Door José de Bruin
Willemstad - Een bakkerij, een ziekenhuis, een tandarts en een sportruimte: je kunt het zo gek niet bedenken of het bevindt zich aan boord van het Joint Support Ship (JSS) Karel Doorman.
Het grootste schip van de marine was kort op Curaçao om warmweerbeproevingen te doen. Vrijdag mochten genodigden een kijkje nemen op het imposante schip.
En imposant is het zeker met zijn 204,7 meter lengte en de brug op ruim 30 meter hoog. Het was vijf dagen op Curaçao om te testen. Het schip is nog relatief nieuw, op 8 maart 2014 werd het gedoopt in Vlissingen door minister van Defensie Jeanine Hennis-Plasschaert. En ondanks de inzet in de strijd tegen ebola in West-Afrika waarbij het hulpgoederen verscheepte, moest het schip nog alsnog warmweerbeproevingen doorstaan.
Dus werd het schip volgehangen met meetapparatuur en werd er op verschillende snelheden en onder verschillende omstandigheden gevaren. Over de resultaten van die metingen werd tijdens de relatiedag vrijdag niet ingegaan.
Het vaartuig vervangt het in 2012 uit dienst gestelde Zuiderkruis en is met een waterverplaatsing van 27.800 ton het grootste schip dat de Nederlandse Marine ooit heeft gehad. Na de nodige trappen te hebben beklommen, komen de bezoekers aan bij het knooppunt van het schip op zo’n 30 meter hoogte. Spectaculair is niet alleen het uitzicht vanaf de brug maar ook de apparatuur. De radar, het roer, maar ook de beelden van de vele camera’s die in het schip hangen zijn allemaal te zien op grote schermen in de brug. Hoe geavanceerd ook, de menselijke touch blijft altijd nodig, wordt uitgelegd. Want de radar vangt heel erg veel op, maar kan bij hele hoge golfen wel eens een kleine vissersboot over het hoofd zien. Daarom zijn er vanaf de brug continue menselijke ogen op het water gericht. Ondanks de code geel die vrijdag was afgegeven, lag de boot opvallend stabiel. Helemaal in de brug kon af en toe een lichte deining worden waargenomen, maar daarmee is ook alles gezegd.
Comfortabel is daarmee het vaartuig voor het personeel: en aan alles onderweg is gedacht. Voor de hoger geplaatste leden is er een speciale woonkamer, er is een uitgebreide sportzaal voor de mariniers en er is zelfs elke ochtend vers gebakken brood uit de speciale bakkerij.
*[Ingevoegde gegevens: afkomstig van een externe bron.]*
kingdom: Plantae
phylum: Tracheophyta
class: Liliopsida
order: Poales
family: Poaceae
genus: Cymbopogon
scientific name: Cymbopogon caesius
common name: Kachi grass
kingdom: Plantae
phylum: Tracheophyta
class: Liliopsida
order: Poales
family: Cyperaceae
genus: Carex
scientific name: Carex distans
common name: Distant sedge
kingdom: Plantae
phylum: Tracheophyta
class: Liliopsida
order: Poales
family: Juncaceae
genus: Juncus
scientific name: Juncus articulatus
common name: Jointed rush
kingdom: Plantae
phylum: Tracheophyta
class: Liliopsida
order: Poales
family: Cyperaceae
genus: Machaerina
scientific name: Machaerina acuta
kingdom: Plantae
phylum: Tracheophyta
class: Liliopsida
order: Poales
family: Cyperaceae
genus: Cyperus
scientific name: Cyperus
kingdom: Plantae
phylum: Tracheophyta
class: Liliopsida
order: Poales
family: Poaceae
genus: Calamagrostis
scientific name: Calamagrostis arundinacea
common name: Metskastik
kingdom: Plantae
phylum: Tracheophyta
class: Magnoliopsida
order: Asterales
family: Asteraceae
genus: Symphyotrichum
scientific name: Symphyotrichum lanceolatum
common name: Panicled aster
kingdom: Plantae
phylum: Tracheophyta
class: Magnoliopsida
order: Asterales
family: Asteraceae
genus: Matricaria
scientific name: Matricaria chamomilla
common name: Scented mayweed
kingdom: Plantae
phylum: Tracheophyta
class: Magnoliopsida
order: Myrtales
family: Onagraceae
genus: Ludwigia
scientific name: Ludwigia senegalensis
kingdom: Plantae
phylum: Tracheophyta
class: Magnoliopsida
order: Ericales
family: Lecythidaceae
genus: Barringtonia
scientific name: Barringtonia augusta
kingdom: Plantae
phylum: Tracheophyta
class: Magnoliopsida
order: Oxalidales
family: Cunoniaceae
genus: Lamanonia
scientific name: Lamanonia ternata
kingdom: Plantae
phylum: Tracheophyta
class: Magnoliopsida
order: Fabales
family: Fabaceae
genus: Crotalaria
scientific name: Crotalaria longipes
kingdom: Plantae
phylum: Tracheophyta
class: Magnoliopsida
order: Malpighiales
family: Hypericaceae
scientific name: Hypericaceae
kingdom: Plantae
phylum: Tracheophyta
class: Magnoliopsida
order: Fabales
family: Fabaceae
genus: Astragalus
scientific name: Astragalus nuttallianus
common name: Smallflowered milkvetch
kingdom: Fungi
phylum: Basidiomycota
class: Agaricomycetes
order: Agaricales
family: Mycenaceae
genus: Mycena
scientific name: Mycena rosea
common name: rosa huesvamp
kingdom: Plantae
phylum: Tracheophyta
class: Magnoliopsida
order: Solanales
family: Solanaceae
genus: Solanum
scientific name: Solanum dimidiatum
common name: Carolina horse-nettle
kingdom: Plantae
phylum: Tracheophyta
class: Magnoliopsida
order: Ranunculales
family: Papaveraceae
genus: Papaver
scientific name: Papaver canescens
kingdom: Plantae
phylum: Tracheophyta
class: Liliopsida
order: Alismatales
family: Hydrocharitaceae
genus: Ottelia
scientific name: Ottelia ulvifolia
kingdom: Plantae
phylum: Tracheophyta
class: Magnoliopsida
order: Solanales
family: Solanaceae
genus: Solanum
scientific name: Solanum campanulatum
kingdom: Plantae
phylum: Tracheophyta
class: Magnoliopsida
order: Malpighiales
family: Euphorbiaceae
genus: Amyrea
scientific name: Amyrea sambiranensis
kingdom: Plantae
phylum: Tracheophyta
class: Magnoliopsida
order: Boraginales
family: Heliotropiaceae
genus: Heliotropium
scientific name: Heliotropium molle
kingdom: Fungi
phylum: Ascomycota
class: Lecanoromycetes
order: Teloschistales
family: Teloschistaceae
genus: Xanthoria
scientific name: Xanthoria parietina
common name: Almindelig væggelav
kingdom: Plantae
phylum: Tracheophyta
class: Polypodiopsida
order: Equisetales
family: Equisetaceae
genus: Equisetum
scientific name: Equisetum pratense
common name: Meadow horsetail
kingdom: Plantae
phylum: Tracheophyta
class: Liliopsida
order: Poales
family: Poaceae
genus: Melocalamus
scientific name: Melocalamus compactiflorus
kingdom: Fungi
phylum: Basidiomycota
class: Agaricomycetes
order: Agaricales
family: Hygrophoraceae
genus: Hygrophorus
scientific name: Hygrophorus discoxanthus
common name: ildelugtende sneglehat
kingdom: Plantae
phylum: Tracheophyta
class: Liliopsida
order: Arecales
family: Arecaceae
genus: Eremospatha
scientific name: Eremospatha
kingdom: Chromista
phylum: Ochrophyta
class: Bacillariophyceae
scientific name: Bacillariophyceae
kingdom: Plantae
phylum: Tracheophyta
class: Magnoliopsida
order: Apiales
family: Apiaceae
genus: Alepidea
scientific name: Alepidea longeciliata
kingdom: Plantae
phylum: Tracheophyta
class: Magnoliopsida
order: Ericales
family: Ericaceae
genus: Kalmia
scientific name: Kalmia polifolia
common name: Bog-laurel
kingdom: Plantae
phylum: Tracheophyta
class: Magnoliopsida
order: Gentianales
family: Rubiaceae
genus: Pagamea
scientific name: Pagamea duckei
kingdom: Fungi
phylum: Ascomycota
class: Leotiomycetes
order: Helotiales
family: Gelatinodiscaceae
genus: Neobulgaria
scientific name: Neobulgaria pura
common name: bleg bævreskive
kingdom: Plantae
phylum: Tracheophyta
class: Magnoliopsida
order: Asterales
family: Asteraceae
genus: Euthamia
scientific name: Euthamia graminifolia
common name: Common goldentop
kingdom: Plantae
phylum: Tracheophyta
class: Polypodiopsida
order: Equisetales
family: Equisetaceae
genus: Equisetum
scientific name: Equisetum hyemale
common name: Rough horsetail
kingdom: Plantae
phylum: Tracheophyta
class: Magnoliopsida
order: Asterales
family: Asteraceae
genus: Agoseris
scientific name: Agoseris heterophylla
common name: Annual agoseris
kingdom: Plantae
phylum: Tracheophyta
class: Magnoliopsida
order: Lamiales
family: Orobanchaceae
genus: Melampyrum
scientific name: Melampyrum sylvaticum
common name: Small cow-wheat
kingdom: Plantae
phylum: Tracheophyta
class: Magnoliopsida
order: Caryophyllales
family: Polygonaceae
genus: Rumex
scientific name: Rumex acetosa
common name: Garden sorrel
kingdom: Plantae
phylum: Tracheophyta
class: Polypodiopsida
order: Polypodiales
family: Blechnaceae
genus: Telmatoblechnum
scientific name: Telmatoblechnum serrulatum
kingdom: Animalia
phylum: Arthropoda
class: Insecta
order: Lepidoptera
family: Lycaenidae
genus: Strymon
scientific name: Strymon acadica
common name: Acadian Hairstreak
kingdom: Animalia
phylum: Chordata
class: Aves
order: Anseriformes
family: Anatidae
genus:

En last van een gaatje? Dan is er zelfs een tandarts aan boord. Dit is er uiteraard niet allemaal alleen voor het personeel. De 300 mensen die aan boord kunnen verblijven, kunnen allemaal worden voorzien, maar het is vooral om de naam van het bevoorradingsschip eer aan te doen: te bevoorraden. Schepen kunnen op zee van alles worden voorzien, zowel van voedsel als drinkwater en brandstof.
Er kunnen ook meerdere helikopters op het achterdek van het schip landen. Tevens kunnen er vanaf het achterdek voertuigen naar het lager liggende dek worden getransporteerd door middel van een heel grote lift.
Dat lager liggende dek is erg belangrijk, dit zogenoemde G-dek is het algemene deel. En zo wordt verteld, daar waar de valreep (voor niet marinemensen: de loopplank) op uitkomt. In dit ruim worden goederen en voertuigen opgeborgen. Nu staan er oude spullen opgehaald van de diverse defensiecomplexen van Aruba, Sint Maarten en Curaçao. Deze spullen zijn in de plaats gekomen van de nieuwe goederen die zijn afgeleverd, zo zijn er behalve onderdelen en andere benodigdheden, ook ambulances afgeleverd op Aruba.
Het is na de relatiedag nog even aanpoten voor de bemanning van de Zr.Ms. Karel Doorman: op 10 juli moet er thuis, in Den Helder, worden aangemeerd. Daarom zal wel iets harder dan normaal gesproken worden gevaren. Het schip zal dan zo’n 32 kilometer per uur halen.